WHAT YOU NEED TO DO:
Each line of the entries below that includes "Load" belongs in your answer.

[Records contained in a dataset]

--- START ---

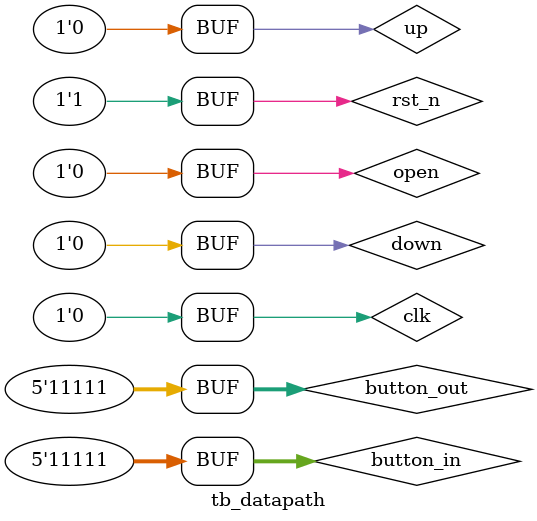
<source format=v>
module tb_datapath ();
    reg clk, rst_n;
    reg open;
    reg up, down;           // signal open from control module
    reg [4:0] button_out; // nut yeu cau di len/xuong ngoai thang may
    reg [4:0] button_in;  // nut chon tang ben trong thang may
    wire request_i;         // = 1 if has request at floor i (i is current floor)
    wire request_j_gt_i;    // = 1 if has request at floor j > i (i is current floor)
    wire request_j_lt_i;    // = 1 if has request at floor j < i (i is current floor)
    wire [4:0] i;

    datapath  #(.n(5)) duv
    (
        .clk(clk),
        .rst_n(rst_n),
        .open(open),
        .up(up),
        .down(down),
        .button_out(button_out),
        .button_in(button_in),
        .request_i(request_i),
        .request_j_gt_i(request_j_gt_i),
        .request_j_lt_i(request_j_lt_i),
        .i(i)
    );

    initial begin
        clk = 0;
        repeat(30) #10 clk = ~clk;
    end
    
    initial begin
        rst_n = 1;
        #10 rst_n = 0;
	    #20 rst_n = 1;
    end

    initial begin
        button_out = 5'b11111;
        button_in = 5'b11111;
        #50;
        button_out = 5'b11010;
        #20;
        button_out = 5'b11111;
    end

    // initial up, down
    initial begin
        up = 0;
        down = 0;
        #50;
        #80 up = 1;
        #40 up = 0;
    end

    // initial open
    initial begin
        open = 0;
        #70 open = 1;
        #20 open = 0;
        #80 open = 1;
        #20 open = 0;
    end
endmodule
</source>
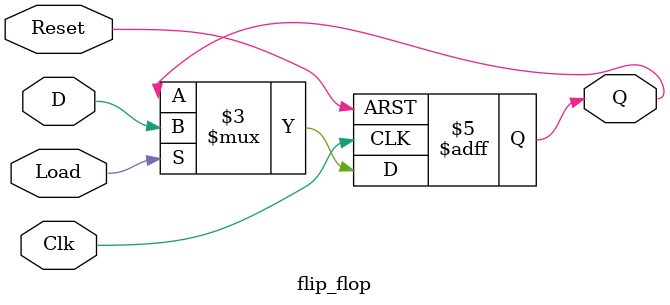
<source format=sv>
module flip_flop ( //From lecture
	input Clk, Load, Reset, D,//input clock, LoadA, Reset, D
	output logic Q 
	);
	
always_ff @ (posedge Clk or posedge Reset)
begin
	if (Reset)
		Q <= 1'b0; //if reset, clear the flip_flop
	else
	if (Load) //if load, D becomes output
		Q <= D;
	else //in most cases this is redundant, maintaining Q inferred
		Q <= Q; //else, static state
end

endmodule 
</source>
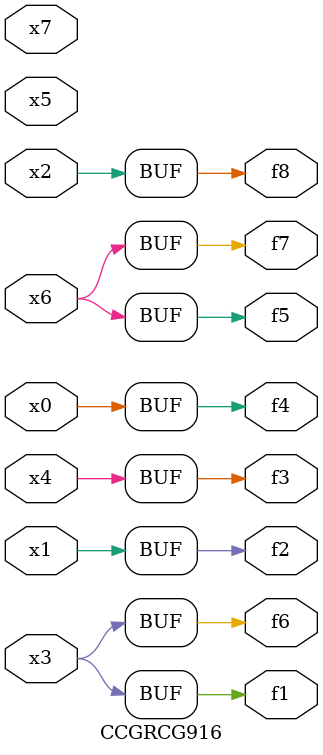
<source format=v>
module CCGRCG916(
	input x0, x1, x2, x3, x4, x5, x6, x7,
	output f1, f2, f3, f4, f5, f6, f7, f8
);
	assign f1 = x3;
	assign f2 = x1;
	assign f3 = x4;
	assign f4 = x0;
	assign f5 = x6;
	assign f6 = x3;
	assign f7 = x6;
	assign f8 = x2;
endmodule

</source>
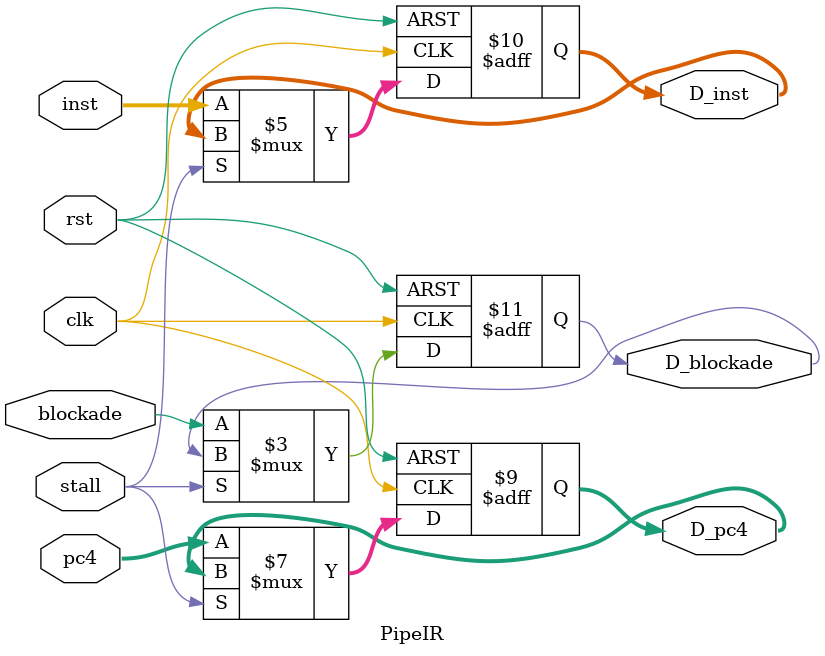
<source format=v>
`timescale 1ns/1ps
module PipeIR(
    input clk,
    input rst,
    input stall,
    input [31:0] pc4,
    input [31:0] inst,
    input blockade,
    output reg [31:0] D_pc4,
    output reg [31:0] D_inst,
    output reg D_blockade
);
    always@(posedge clk or posedge rst)
    begin
        if(rst)
        begin
            D_pc4<=32'b0;
            D_inst<=32'b0;
            D_blockade<=1;
        end
        else if(~stall)
        begin
            D_pc4<=pc4;
            D_inst<=inst;
            D_blockade<=blockade;
        end
    end
endmodule
</source>
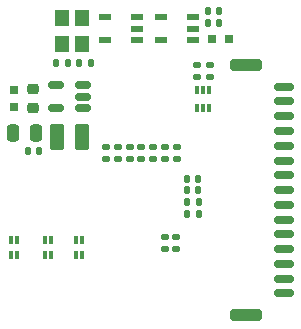
<source format=gbp>
%TF.GenerationSoftware,KiCad,Pcbnew,8.0.0-rc1*%
%TF.CreationDate,2025-03-12T12:31:09+03:00*%
%TF.ProjectId,IMX219_V2.0,494d5832-3139-45f5-9632-2e302e6b6963,rev?*%
%TF.SameCoordinates,Original*%
%TF.FileFunction,Paste,Bot*%
%TF.FilePolarity,Positive*%
%FSLAX46Y46*%
G04 Gerber Fmt 4.6, Leading zero omitted, Abs format (unit mm)*
G04 Created by KiCad (PCBNEW 8.0.0-rc1) date 2025-03-12 12:31:09*
%MOMM*%
%LPD*%
G01*
G04 APERTURE LIST*
G04 Aperture macros list*
%AMRoundRect*
0 Rectangle with rounded corners*
0 $1 Rounding radius*
0 $2 $3 $4 $5 $6 $7 $8 $9 X,Y pos of 4 corners*
0 Add a 4 corners polygon primitive as box body*
4,1,4,$2,$3,$4,$5,$6,$7,$8,$9,$2,$3,0*
0 Add four circle primitives for the rounded corners*
1,1,$1+$1,$2,$3*
1,1,$1+$1,$4,$5*
1,1,$1+$1,$6,$7*
1,1,$1+$1,$8,$9*
0 Add four rect primitives between the rounded corners*
20,1,$1+$1,$2,$3,$4,$5,0*
20,1,$1+$1,$4,$5,$6,$7,0*
20,1,$1+$1,$6,$7,$8,$9,0*
20,1,$1+$1,$8,$9,$2,$3,0*%
G04 Aperture macros list end*
%ADD10R,1.200000X1.400000*%
%ADD11RoundRect,0.140000X-0.170000X0.140000X-0.170000X-0.140000X0.170000X-0.140000X0.170000X0.140000X0*%
%ADD12RoundRect,0.140000X0.140000X0.170000X-0.140000X0.170000X-0.140000X-0.170000X0.140000X-0.170000X0*%
%ADD13R,0.300000X0.700000*%
%ADD14RoundRect,0.250000X0.250000X0.475000X-0.250000X0.475000X-0.250000X-0.475000X0.250000X-0.475000X0*%
%ADD15R,0.340000X0.700000*%
%ADD16R,0.700000X0.750000*%
%ADD17RoundRect,0.135000X0.185000X-0.135000X0.185000X0.135000X-0.185000X0.135000X-0.185000X-0.135000X0*%
%ADD18RoundRect,0.140000X-0.140000X-0.170000X0.140000X-0.170000X0.140000X0.170000X-0.140000X0.170000X0*%
%ADD19RoundRect,0.135000X-0.135000X-0.185000X0.135000X-0.185000X0.135000X0.185000X-0.135000X0.185000X0*%
%ADD20RoundRect,0.135000X-0.185000X0.135000X-0.185000X-0.135000X0.185000X-0.135000X0.185000X0.135000X0*%
%ADD21R,1.050000X0.600000*%
%ADD22RoundRect,0.150000X0.512500X0.150000X-0.512500X0.150000X-0.512500X-0.150000X0.512500X-0.150000X0*%
%ADD23RoundRect,0.140000X0.170000X-0.140000X0.170000X0.140000X-0.170000X0.140000X-0.170000X-0.140000X0*%
%ADD24RoundRect,0.250000X0.375000X0.850000X-0.375000X0.850000X-0.375000X-0.850000X0.375000X-0.850000X0*%
%ADD25RoundRect,0.150000X0.700000X-0.150000X0.700000X0.150000X-0.700000X0.150000X-0.700000X-0.150000X0*%
%ADD26RoundRect,0.250000X1.100000X-0.250000X1.100000X0.250000X-1.100000X0.250000X-1.100000X-0.250000X0*%
%ADD27R,0.750000X0.700000*%
%ADD28RoundRect,0.225000X0.250000X-0.225000X0.250000X0.225000X-0.250000X0.225000X-0.250000X-0.225000X0*%
G04 APERTURE END LIST*
D10*
X171955000Y-69375000D03*
X171955000Y-71575000D03*
X173655000Y-71575000D03*
X173655000Y-69375000D03*
D11*
X175720000Y-80350000D03*
X175720000Y-81310000D03*
D12*
X185310000Y-68840000D03*
X184350000Y-68840000D03*
D13*
X173690000Y-89490000D03*
X173690000Y-88240000D03*
X173140000Y-88240000D03*
X173140000Y-89490000D03*
D14*
X169750000Y-79160000D03*
X167850000Y-79160000D03*
D13*
X171090000Y-89490000D03*
X171090000Y-88240000D03*
X170540000Y-88240000D03*
X170540000Y-89490000D03*
D15*
X183400000Y-75540000D03*
X183900000Y-75540000D03*
X184400000Y-75540000D03*
X184400000Y-77040000D03*
X183900000Y-77040000D03*
X183400000Y-77040000D03*
D16*
X167960000Y-75525000D03*
X167960000Y-76975000D03*
D17*
X180680000Y-81360000D03*
X180680000Y-80340000D03*
D18*
X182570000Y-83020000D03*
X183530000Y-83020000D03*
D12*
X185310000Y-69870000D03*
X184350000Y-69870000D03*
D19*
X173460000Y-73210000D03*
X174480000Y-73210000D03*
D12*
X183530000Y-84000000D03*
X182570000Y-84000000D03*
D20*
X181680000Y-87970000D03*
X181680000Y-88990000D03*
D18*
X169110000Y-80690000D03*
X170070000Y-80690000D03*
D21*
X183095000Y-69370000D03*
X183105000Y-70320000D03*
X183105000Y-71270000D03*
X180415000Y-71270000D03*
X180395000Y-69370000D03*
D22*
X173727500Y-75110000D03*
X173727500Y-76060000D03*
X173727500Y-77010000D03*
X171452500Y-77010000D03*
X171452500Y-75110000D03*
D19*
X182560000Y-84990000D03*
X183580000Y-84990000D03*
D17*
X183400000Y-74420000D03*
X183400000Y-73400000D03*
D23*
X176720000Y-81310000D03*
X176720000Y-80350000D03*
D17*
X181690000Y-81360000D03*
X181690000Y-80340000D03*
D24*
X173725000Y-79520000D03*
X171575000Y-79520000D03*
D25*
X190800000Y-92730000D03*
X190800000Y-91480000D03*
X190800000Y-90230000D03*
X190800000Y-88980000D03*
X190800000Y-87730000D03*
X190800000Y-86480000D03*
X190800000Y-85230000D03*
X190800000Y-83980000D03*
X190800000Y-82730000D03*
X190800000Y-81480000D03*
X190800000Y-80230000D03*
X190800000Y-78980000D03*
D26*
X187600000Y-94580000D03*
D25*
X190800000Y-77730000D03*
D26*
X187600000Y-73380000D03*
D25*
X190800000Y-76480000D03*
X190800000Y-75230000D03*
D21*
X178310000Y-69370000D03*
X178320000Y-70320000D03*
X178320000Y-71270000D03*
X175630000Y-71270000D03*
X175610000Y-69370000D03*
D27*
X186120000Y-71170000D03*
X184670000Y-71170000D03*
D23*
X178690000Y-81310000D03*
X178690000Y-80350000D03*
D20*
X180680000Y-87970000D03*
X180680000Y-88990000D03*
X179680000Y-80330000D03*
X179680000Y-81350000D03*
D13*
X168190000Y-89489997D03*
X168190000Y-88239997D03*
X167640000Y-88239997D03*
X167640000Y-89489997D03*
D11*
X177710000Y-80350000D03*
X177710000Y-81310000D03*
D19*
X182560000Y-85990000D03*
X183580000Y-85990000D03*
D17*
X184480000Y-74420000D03*
X184480000Y-73400000D03*
D28*
X169520000Y-77015000D03*
X169520000Y-75465000D03*
D19*
X171480000Y-73210000D03*
X172500000Y-73210000D03*
M02*

</source>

--- END ---

EXPECTED OUTPUT:
	input Clk, Load, Reset, D,//input clock, LoadA, Reset, D
	if (Load) //if load, D becomes output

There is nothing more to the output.